A senator in the Uruguayan parliament, Senator Juan Satori has joined the league of politicians supporting Bitcoin as he recently introduced a draft bill that proposes the regulation and enablement of the adoption of crypto payments by businesses.
Crypto for business in Uruguay
Per Satori’s bill, “crypto assets will be recognized and accepted by the law and applicable in any legal business. They will be considered a valid means of payment, added to those included in the Law of Financial Inclusion.” If approved, this means that businesses within the jurisdiction of the country would now be allowed to accept cryptocurrencies for their goods and services.
Las criptomonedas son una oportunidad para crear inversión y trabajo. Hoy presentamos un proyecto de ley, pionero en el mundo, que busca establecer un uso legítimo, legal y seguro en los negocios vinculados con la producción y comercialización de monedas virtuales en Uruguay.
— Juan Sartori (@JuanSartoriUY) August 3, 2021
Senator Satori is a member of the ruling party in Uruguay. The party holds the majority seat in the country’s parliament with 10 out of the 30 seats in the legislative chamber. This could be a plus for the bill which would see the government issue three kinds of licenses to businesses.
With the first license, businesses can “trade crypto assets.” The second license allows them to “store, retain, or safeguard crypto assets,” i.e. provide custodial services to their clients. While the last license would allow these businesses to issue “crypto tokens with financial characteristics.”
Also, the bill empowers the country’s National Secretariat for the Fight Against Money Laundering and Terrorism Financing to regulate, control, and audit the license holders from time to time.

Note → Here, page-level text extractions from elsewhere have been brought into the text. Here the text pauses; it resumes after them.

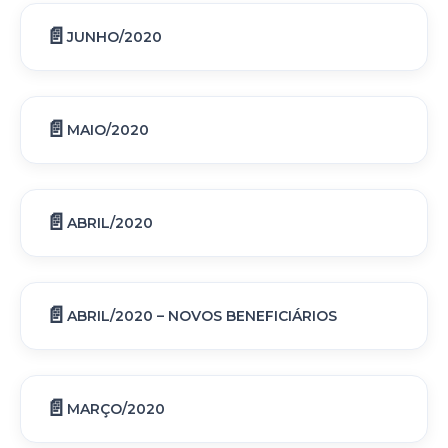
JUNHO/2020
MAIO/2020
ABRIL/2020
ABRIL/2020 – NOVOS BENEFICIÁRIOS
MARÇO/2020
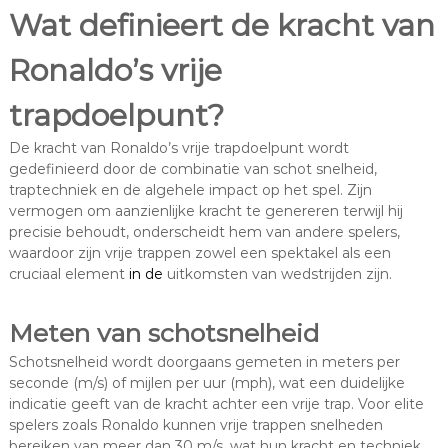
Wat definieert de kracht van
Ronaldo’s vrije
trapdoelpunt?
De kracht van Ronaldo’s vrije trapdoelpunt wordt
gedefinieerd door de combinatie van schot snelheid,
traptechniek en de algehele impact op het spel. Zijn
vermogen om aanzienlijke kracht te genereren terwijl hij
precisie behoudt, onderscheidt hem van andere spelers,
waardoor zijn vrije trappen zowel een spektakel als een
cruciaal element
in de
uitkomsten van wedstrijden zijn.
Meten van schotsnelheid
Schotsnelheid wordt doorgaans gemeten in meters per
seconde (m/s) of mijlen per uur (mph), wat een duidelijke
indicatie geeft van de kracht achter een vrije trap. Voor elite
spelers zoals Ronaldo kunnen vrije trappen snelheden
bereiken van meer dan 30 m/s, wat hun kracht en techniek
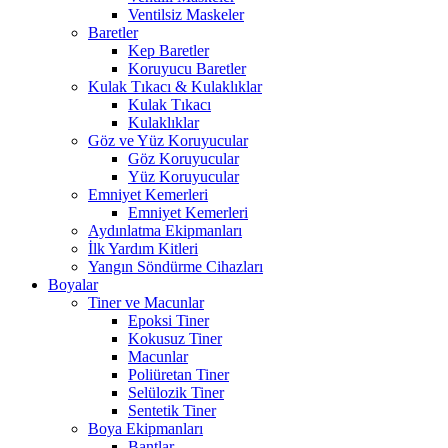
Ventilsiz Maskeler
Baretler
Kep Baretler
Koruyucu Baretler
Kulak Tıkacı & Kulaklıklar
Kulak Tıkacı
Kulaklıklar
Göz ve Yüz Koruyucular
Göz Koruyucular
Yüz Koruyucular
Emniyet Kemerleri
Emniyet Kemerleri
Aydınlatma Ekipmanları
İlk Yardım Kitleri
Yangın Söndürme Cihazları
Boyalar
Tiner ve Macunlar
Epoksi Tiner
Kokusuz Tiner
Macunlar
Poliüretan Tiner
Selülozik Tiner
Sentetik Tiner
Boya Ekipmanları
Bantlar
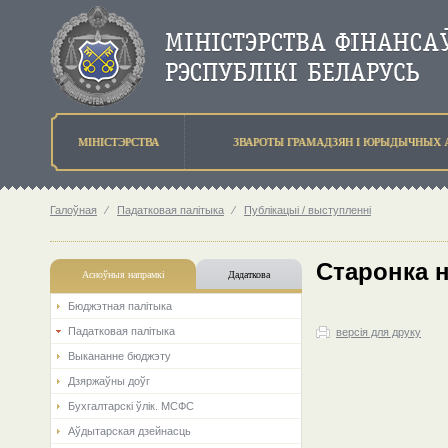
МIНIСТЭРСТВА
ЗВАРОТЫ ГРАМАДЗЯН I ЮРЫДЫЧНЫХ 
Галоўная
⁄
Падатковая палітыка
⁄
Публікацыі / выступленні
Старонка 
Асноўныя напрамкi
Дадаткова
Бюджэтная палiтыка
Падатковая палітыка
версія для друку
Выкананне бюджэту
Дзяржаўны доўг
Бухгалтарскі ўлік. МСФС
Аўдытарская дзейнасць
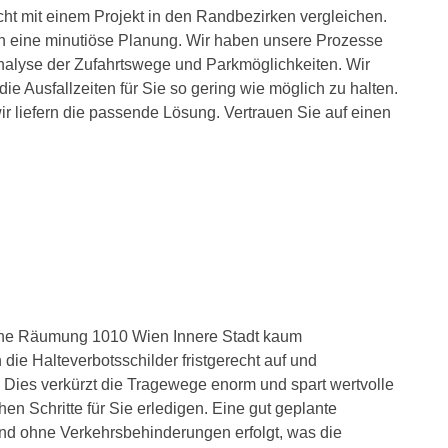
cht mit einem Projekt in den Randbezirken vergleichen.
ern eine minutiöse Planung. Wir haben unsere Prozesse
Analyse der Zufahrtswege und Parkmöglichkeiten. Wir
ie Ausfallzeiten für Sie so gering wie möglich zu halten.
r liefern die passende Lösung. Vertrauen Sie auf einen
ine Räumung 1010 Wien Innere Stadt kaum
ie Halteverbotsschilder fristgerecht auf und
. Dies verkürzt die Tragewege enorm und spart wertvolle
hen Schritte für Sie erledigen. Eine gut geplante
 und ohne Verkehrsbehinderungen erfolgt, was die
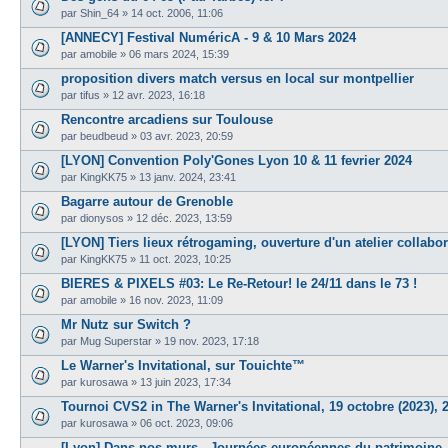
par
Shin_64
»
14 oct. 2006, 11:06
[ANNECY] Festival NuméricA - 9 & 10 Mars 2024
par
amobile
»
06 mars 2024, 15:39
proposition divers match versus en local sur montpellier
par
tifus
»
12 avr. 2023, 16:18
Rencontre arcadiens sur Toulouse
par
beudbeud
»
03 avr. 2023, 20:59
[LYON] Convention Poly'Gones Lyon 10 & 11 fevrier 2024
par
KingKK75
»
13 janv. 2024, 23:41
Bagarre autour de Grenoble
par
dionysos
»
12 déc. 2023, 13:59
[LYON] Tiers lieux rétrogaming, ouverture d'un atelier collabor
par
KingKK75
»
11 oct. 2023, 10:25
BIERES & PIXELS #03: Le Re-Retour! le 24/11 dans le 73 !
par
amobile
»
16 nov. 2023, 11:09
Mr Nutz sur Switch ?
par
Mug Superstar
»
19 nov. 2023, 17:18
Le Warner's Invitational, sur Touichte™
par
kurosawa
»
13 juin 2023, 17:34
Tournoi CVS2 in The Warner's Invitational, 19 octobre (2023), 
par
kurosawa
»
06 oct. 2023, 09:06
[Lyon] Dans nos murs - Journées européennes du patrimoine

South American countries continue to lead the pack
Since news of El Salvador’s adoption of Bitcoin as a legal tendency became widespread, a number of American countries have also stepped up their activities towards adopting digital assets as a legal tender within their country.
According to available information, countries like Panama, Paraguay, Mexico, and Argentina have introduced a bill that is crypto-related in nature.
These bills have mostly sought to embolden the use of these virtual currencies within their country.